1,495 BC patients were randomised to either single agent UFT, single agent S-1, or sequential paclitaxel-S-1, or sequential paclitaxel-UFT. Tissue samples via gastrectomy were then taken and analysed using a custom 476 gene NanoString panel. A random forest machine learning model was then applied to the NanoString profiles to develop a gene signature. This gene signature would then be evaluated externally in a cohort of GC patients who received paclitaxel and ramucirumab (Pac-Ram).

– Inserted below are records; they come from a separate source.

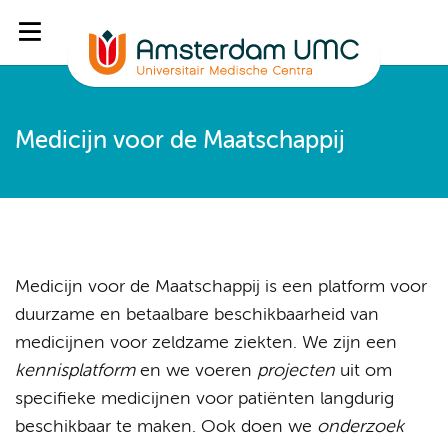
Medicijn voor de Maatschappij
Medicijn voor de Maatschappij is een platform voor
duurzame en betaalbare beschikbaarheid van
medicijnen voor zeldzame ziekten. We zijn een
kennisplatform
en we voeren
projecten
uit om
specifieke medicijnen voor patiënten langdurig
beschikbaar te maken. Ook doen we
onderzoek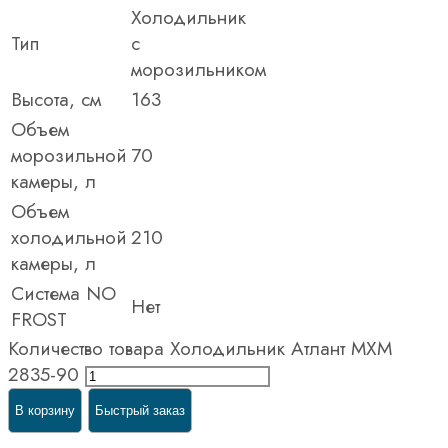
Холодильник
Тип
c
морозильником
Высота, см
163
Объем
морозильной
70
камеры, л
Объем
холодильной
210
камеры, л
Система NO
Нет
FROST
Количество товара Холодильник Атлант МХМ
2835-90
В корзину
Быстрый заказ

In total, 499 samples were analysed. The random forest model generated a 19-gene signature, which assigned patients into two groups: Pac-sensitive and Pac-resistant. In patients who received Pac-UFT (N= 123), patients who were found to be Pac-sensitive displayed a significant improvement in disease-free survival (DFS). At 3 years, the DFS rate was 66% vs. 40% in those who were found to be Pac-resistant (HR[95%CI]: 0.44[0.25-0.76], P= 0.0029). Interestingly, genes identified in the random forest model included immune related genes such as CD209, a dendritic-cell marker, CD3G, a T-cell surface glycoprotein, and interleukin genes IL10 and IL17A. Other genes identified by the model included RAD9A, TOP3B and BCL2, amongst others. External validation in the Pac-Ram cohort found a median progression-free survival of 147 days in patients who were Pac-sensitive, compared to 112 days in patients who were not (HR[95%CI]: 0.45[0.26-0.80], P= 0.006).
Through the utilisation of machine learning, this study identified the first predictive biomarker for paclitaxel benefit using a gene expression signature.
Sundar R et al., Machine-learning model derived gene signature predictive of paclitaxel survival benefit in gastric cancer: results from the randomised phase III SAMIT trial. GUT Epub ahead of print. [Available here].